Message on Capitol Hill: Airliner Merger to Hurt Consumers


Experts, stakeholders and lawmakers alike rose on Capitol Hill to question the proposed merger of US Air (LCC) and Delta Airlines (DALRQ), saying the combination could cut competition and hurt consumers.

U.S. domestic airlines have lost nearly $40 billion in the last five years, but after intense restructuring among the major carriers, the industry may have turned a corner, notes U.S. Sen. Daniel Inouye (D-Hawaii), chairman of the Senate Commerce Committee that held a hearing looking at airline competitiveness.

Even conservative estimates suggest the airline industry will turn a profit of $4 billion in 2007, Inouye says. Despite the positive outlook, most industry observers warn that external factors or other negative business trends could dramatically impact any potential profits next year or beyond, Inouye adds.

"Aviation is vitally important to our nation’s system of transportation and commerce. We must be quite certain that the likely benefits of various merger proposals far outweigh any potential consequences," he says.

The airline industry has seen a pause in mergers in the past half-decade, as the airline industry restructured but that does not change concerns about anti-consumer and anti-competitive effects of mergers in the airline industry, says Mark Cooper, director of research, Consumer Federation of America.

"The elimination of competition and the reinforcement of dominant fortress hubs inevitably raise concerns about rising prices," Cooper says. "Competitive entry in the industry, to the extent it can discipline the abuse of market power, is highly restricted, limited to selective, high volume routes and markets. The so-called low cost airlines would leave more than half the country unserved."

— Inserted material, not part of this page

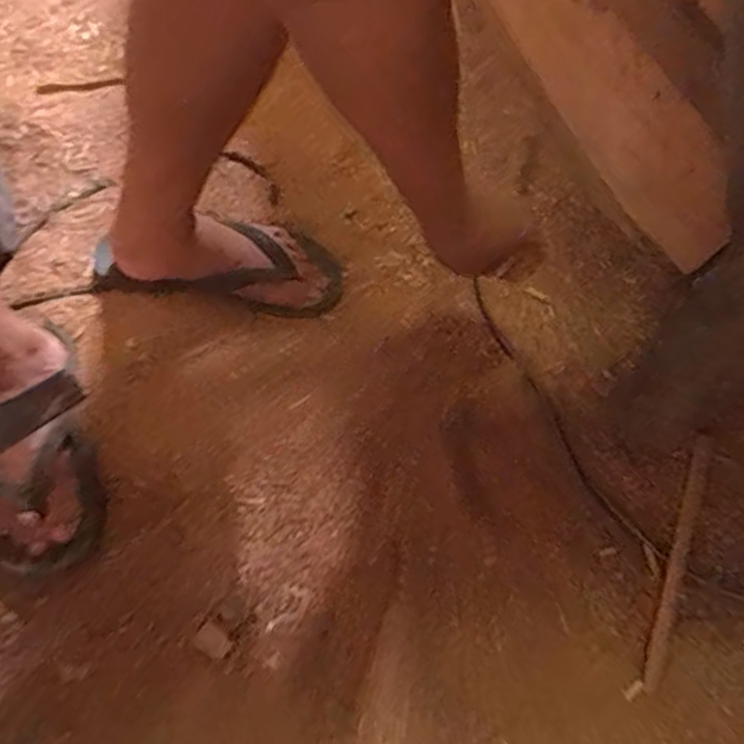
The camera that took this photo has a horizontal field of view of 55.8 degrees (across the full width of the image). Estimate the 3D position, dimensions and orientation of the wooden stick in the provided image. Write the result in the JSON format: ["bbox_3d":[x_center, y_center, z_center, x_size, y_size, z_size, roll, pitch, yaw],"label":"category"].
[{"bbox_3d":[0.261,0.158,0.598,0.014,0.005,0.217,14,74,22],"label":"wooden stick"}]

Financial analysts generally agree that consolidation will be good for the airline industry because it will quickly ease problems of overcapacity, Inouye says.

"However, industry is just one part of the equation the Congress must consider," he says. "We must also weigh the extent to which consolidation is in the best interest of consumers, particularly since the impact of decreased capacity on travelers and local communities is less clear. "

Gerald Grinstein, chief executive of Delta Air Lines, also weighed in against the merger, which he likened to a hostile takeover on the part of U.S. Air Lines.

"We believe US Airways’ unsolicited and anticompetitive proposal does not meet antitrust standards, and would harm employees, consumers and communities. It would create a much weaker combined carrier that would threaten the future stability of our nation’s air transportation industry," Grinstein says. "It would reverse the remarkable progress Delta has made. Let me be clear – this is a hostile takeover bid; not a consensual merger."